Your instructions - Set every record down verbatim and omit the pictures.

Change detection outputs:
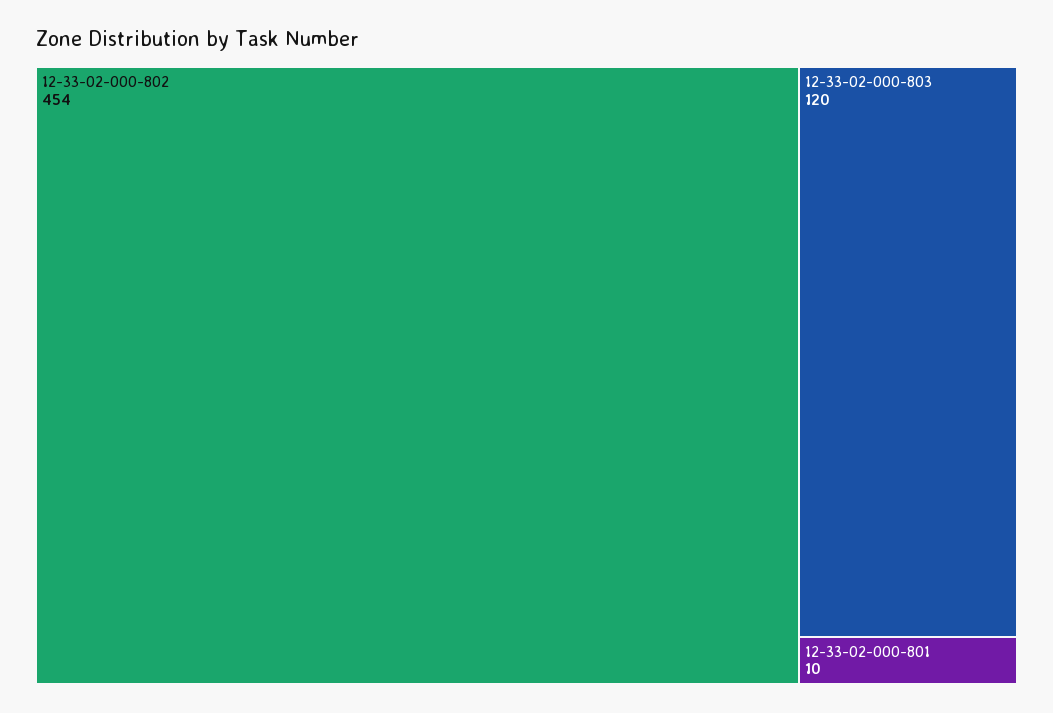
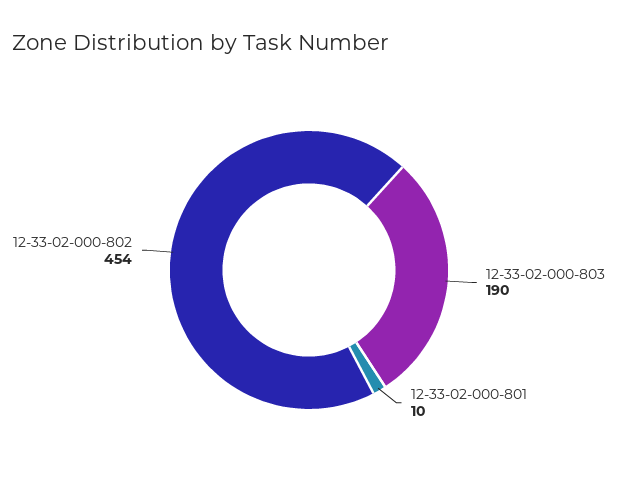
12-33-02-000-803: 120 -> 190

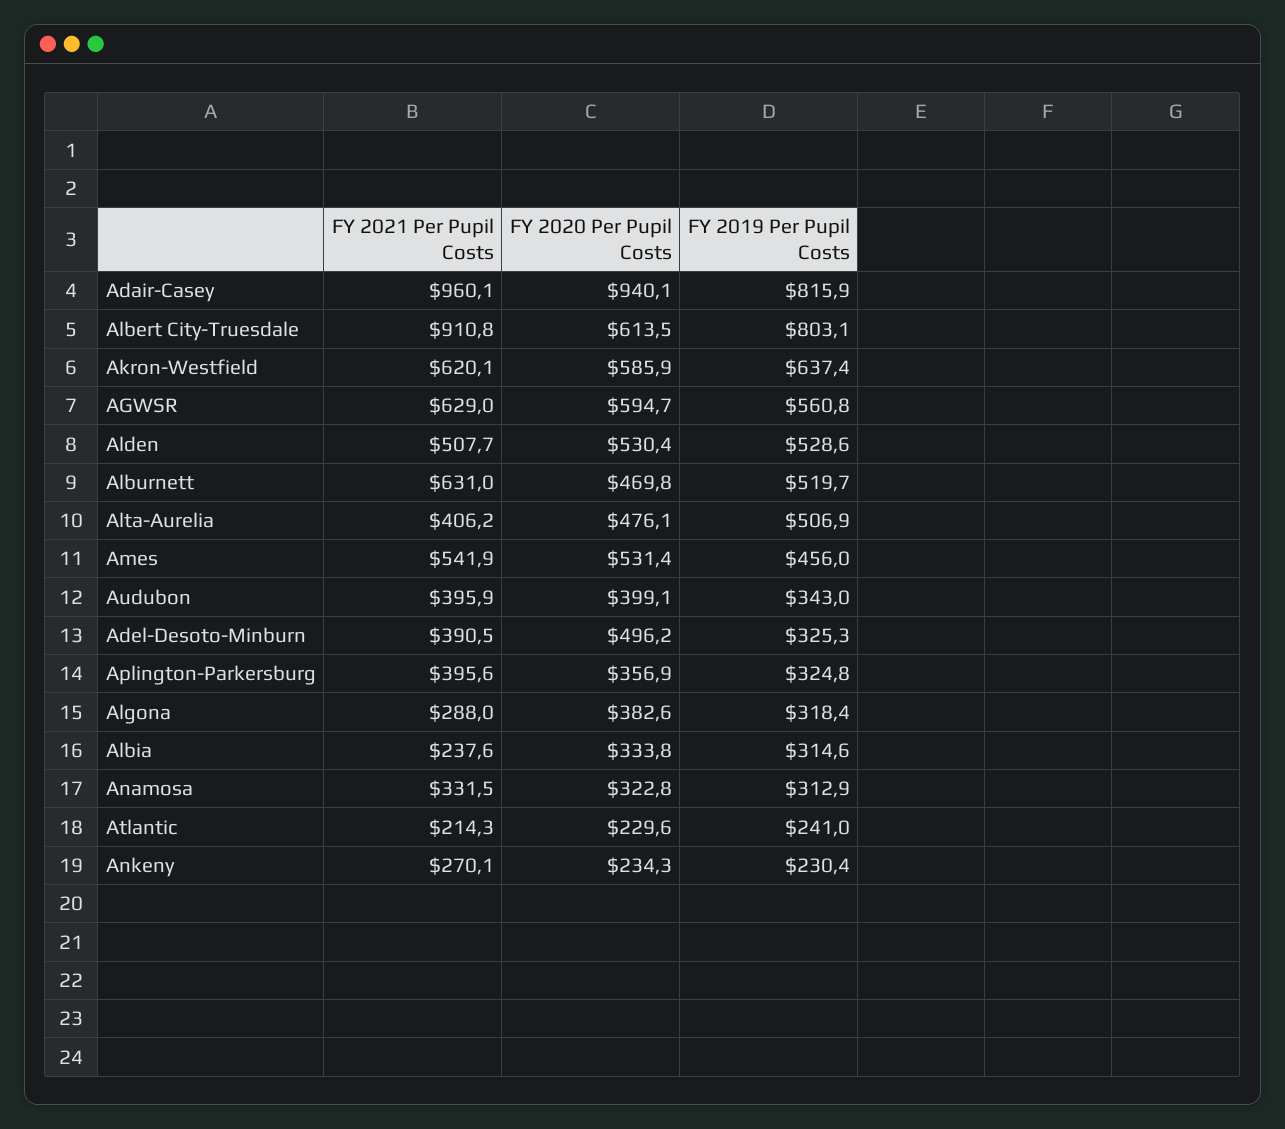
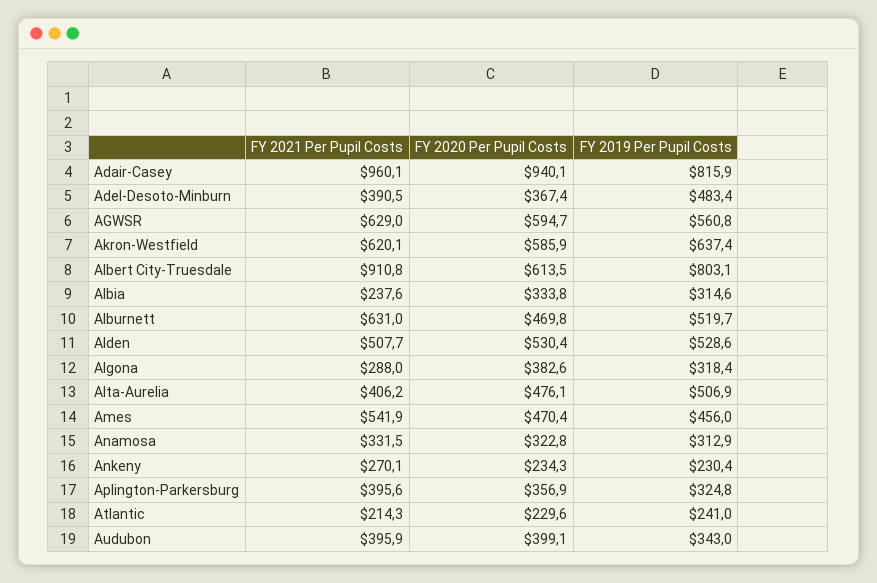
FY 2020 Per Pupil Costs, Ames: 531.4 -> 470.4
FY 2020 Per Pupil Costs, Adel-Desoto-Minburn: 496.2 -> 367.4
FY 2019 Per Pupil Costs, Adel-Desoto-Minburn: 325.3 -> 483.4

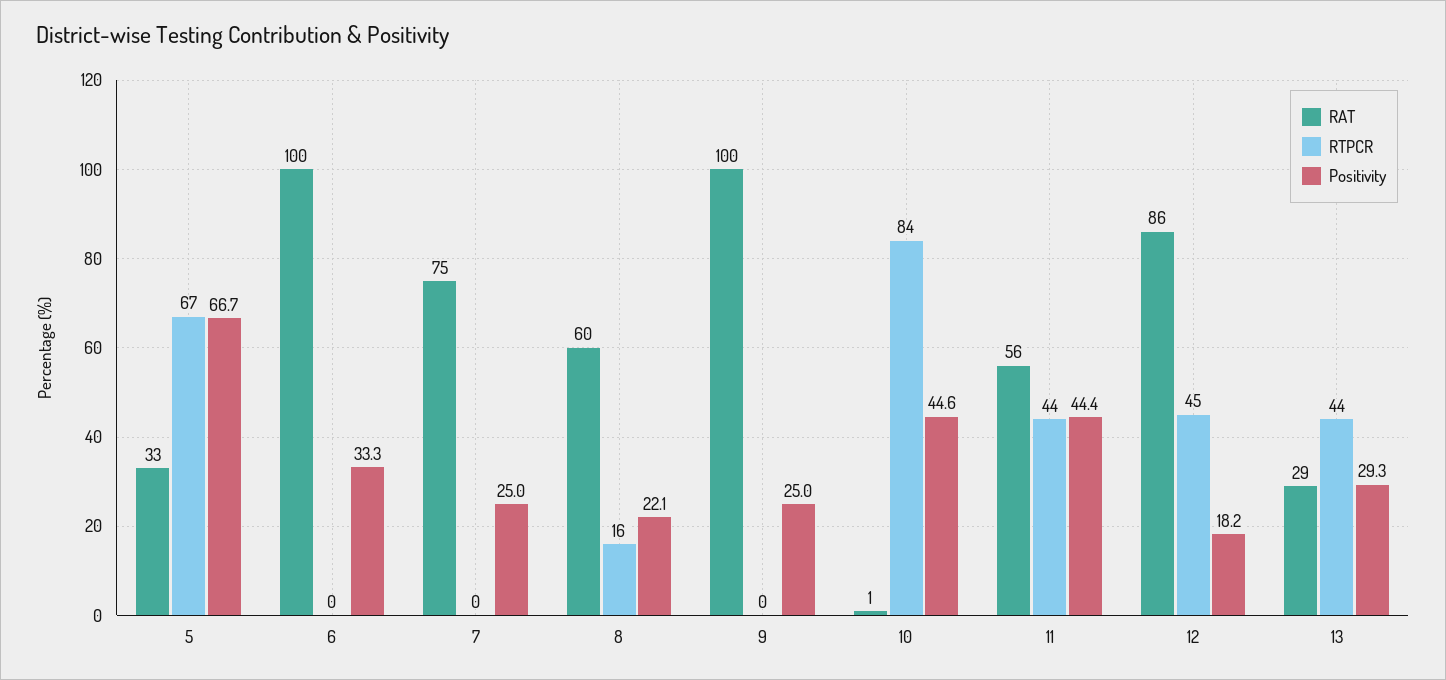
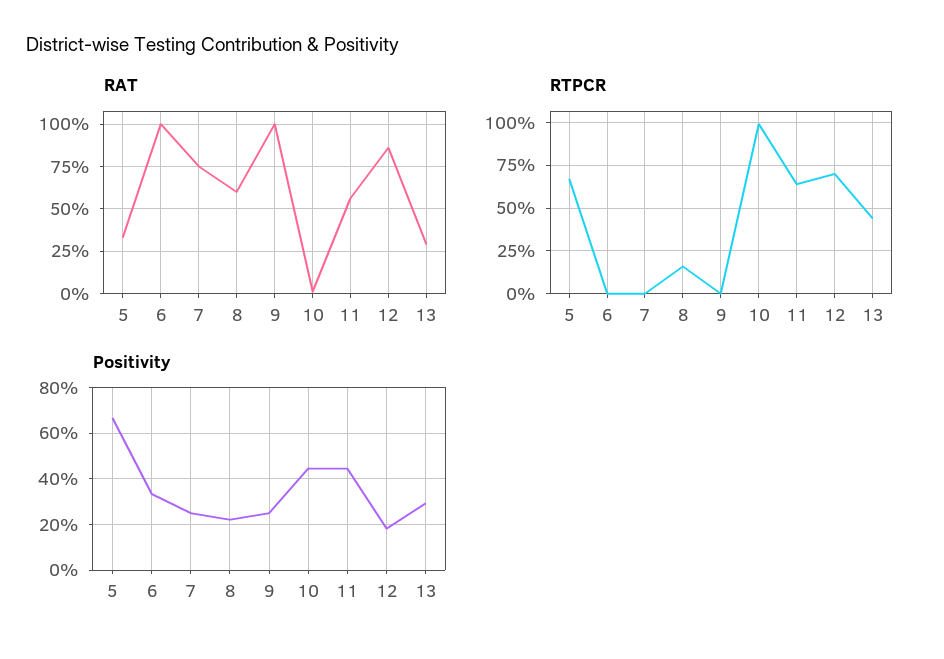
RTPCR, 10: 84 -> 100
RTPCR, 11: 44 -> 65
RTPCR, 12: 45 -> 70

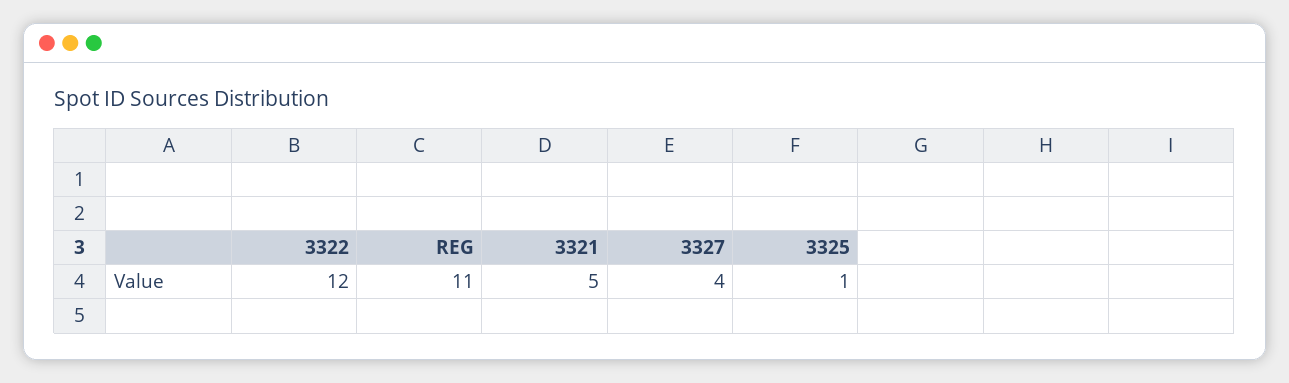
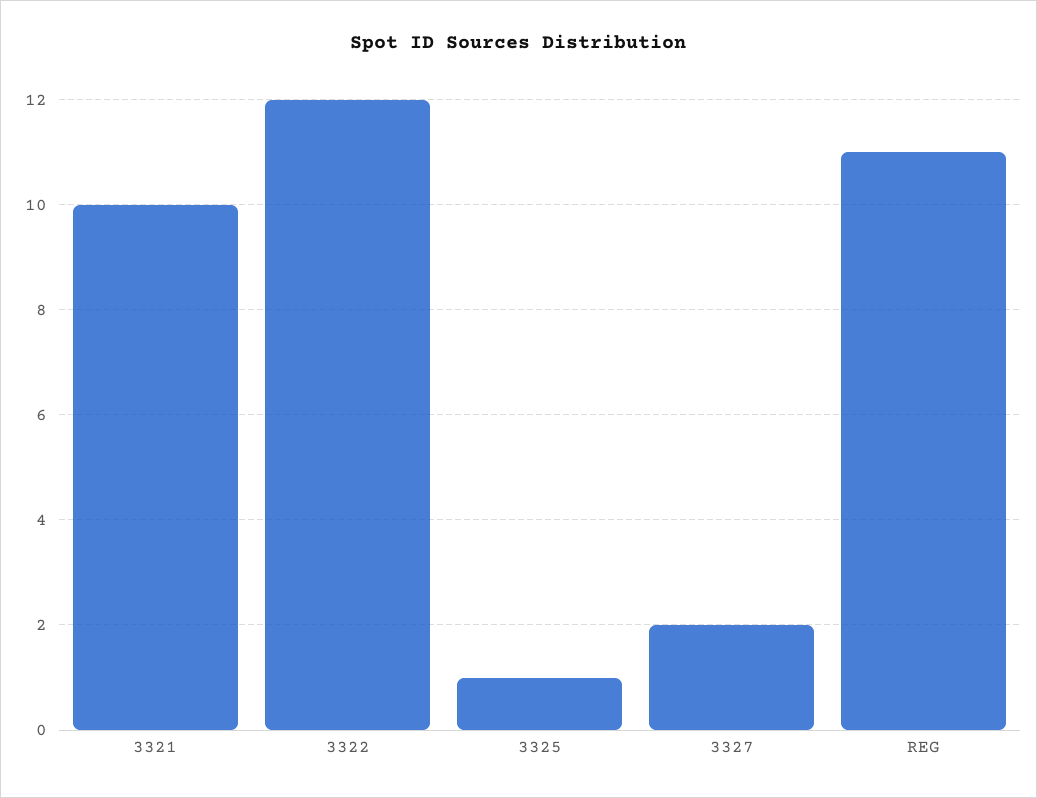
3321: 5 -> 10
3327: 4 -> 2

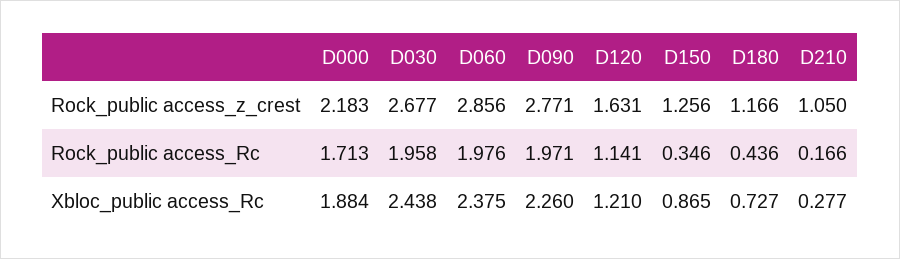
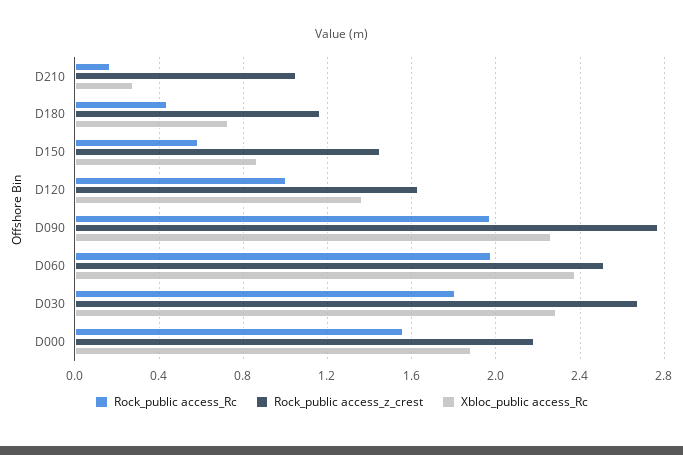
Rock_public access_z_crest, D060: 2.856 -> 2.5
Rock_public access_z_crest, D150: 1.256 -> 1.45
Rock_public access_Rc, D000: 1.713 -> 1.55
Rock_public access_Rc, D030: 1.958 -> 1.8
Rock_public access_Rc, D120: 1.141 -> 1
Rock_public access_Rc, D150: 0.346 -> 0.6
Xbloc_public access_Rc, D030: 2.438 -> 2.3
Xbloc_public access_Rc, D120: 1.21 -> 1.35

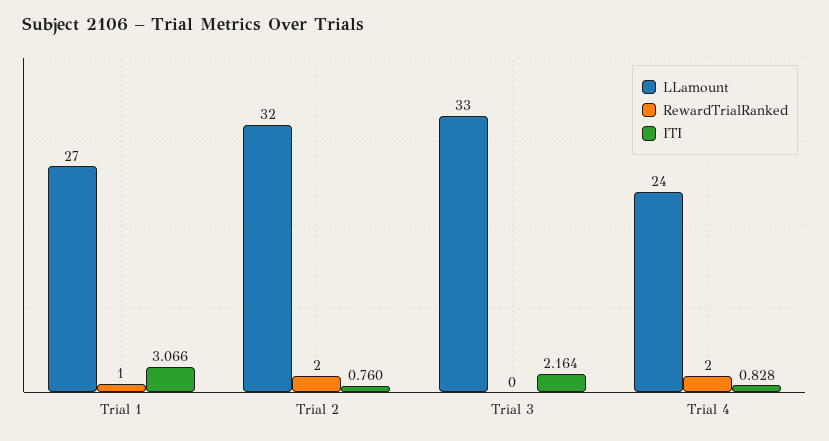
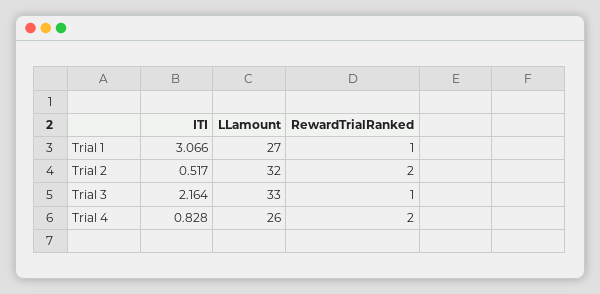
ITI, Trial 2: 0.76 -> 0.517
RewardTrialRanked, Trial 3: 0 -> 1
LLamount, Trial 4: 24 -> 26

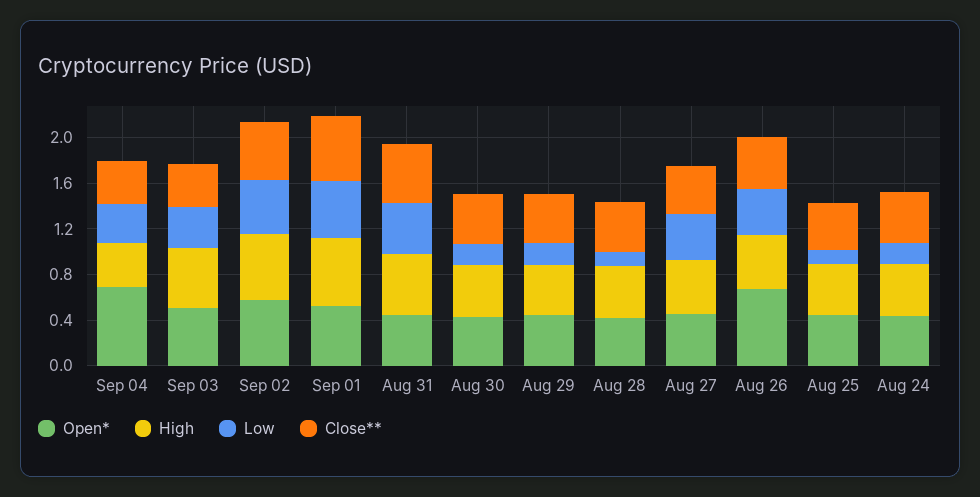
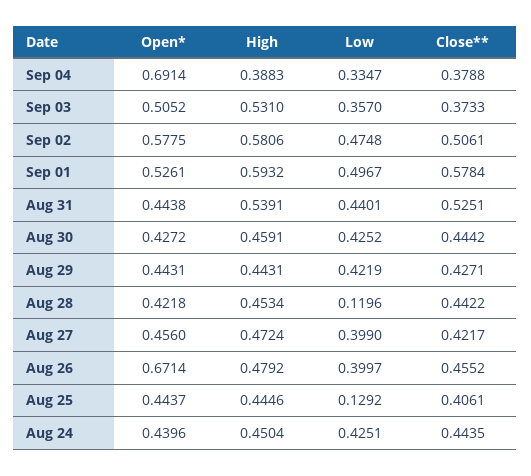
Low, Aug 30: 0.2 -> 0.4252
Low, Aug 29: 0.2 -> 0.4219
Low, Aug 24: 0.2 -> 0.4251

Solution to the problem -
12-33-02-000-803: 120 -> 190

FY 2020 Per Pupil Costs, Ames: 531.4 -> 470.4
FY 2020 Per Pupil Costs, Adel-Desoto-Minburn: 496.2 -> 367.4
FY 2019 Per Pupil Costs, Adel-Desoto-Minburn: 325.3 -> 483.4

RTPCR, 10: 84 -> 100
RTPCR, 11: 44 -> 65
RTPCR, 12: 45 -> 70

3321: 5 -> 10
3327: 4 -> 2

Rock_public access_z_crest, D060: 2.856 -> 2.5
Rock_public access_z_crest, D150: 1.256 -> 1.45
Rock_public access_Rc, D000: 1.713 -> 1.55
Rock_public access_Rc, D030: 1.958 -> 1.8
Rock_public access_Rc, D120: 1.141 -> 1
Rock_public access_Rc, D150: 0.346 -> 0.6
Xbloc_public access_Rc, D030: 2.438 -> 2.3
Xbloc_public access_Rc, D120: 1.21 -> 1.35

ITI, Trial 2: 0.76 -> 0.517
RewardTrialRanked, Trial 3: 0 -> 1
LLamount, Trial 4: 24 -> 26

Low, Aug 30: 0.2 -> 0.4252
Low, Aug 29: 0.2 -> 0.4219
Low, Aug 24: 0.2 -> 0.4251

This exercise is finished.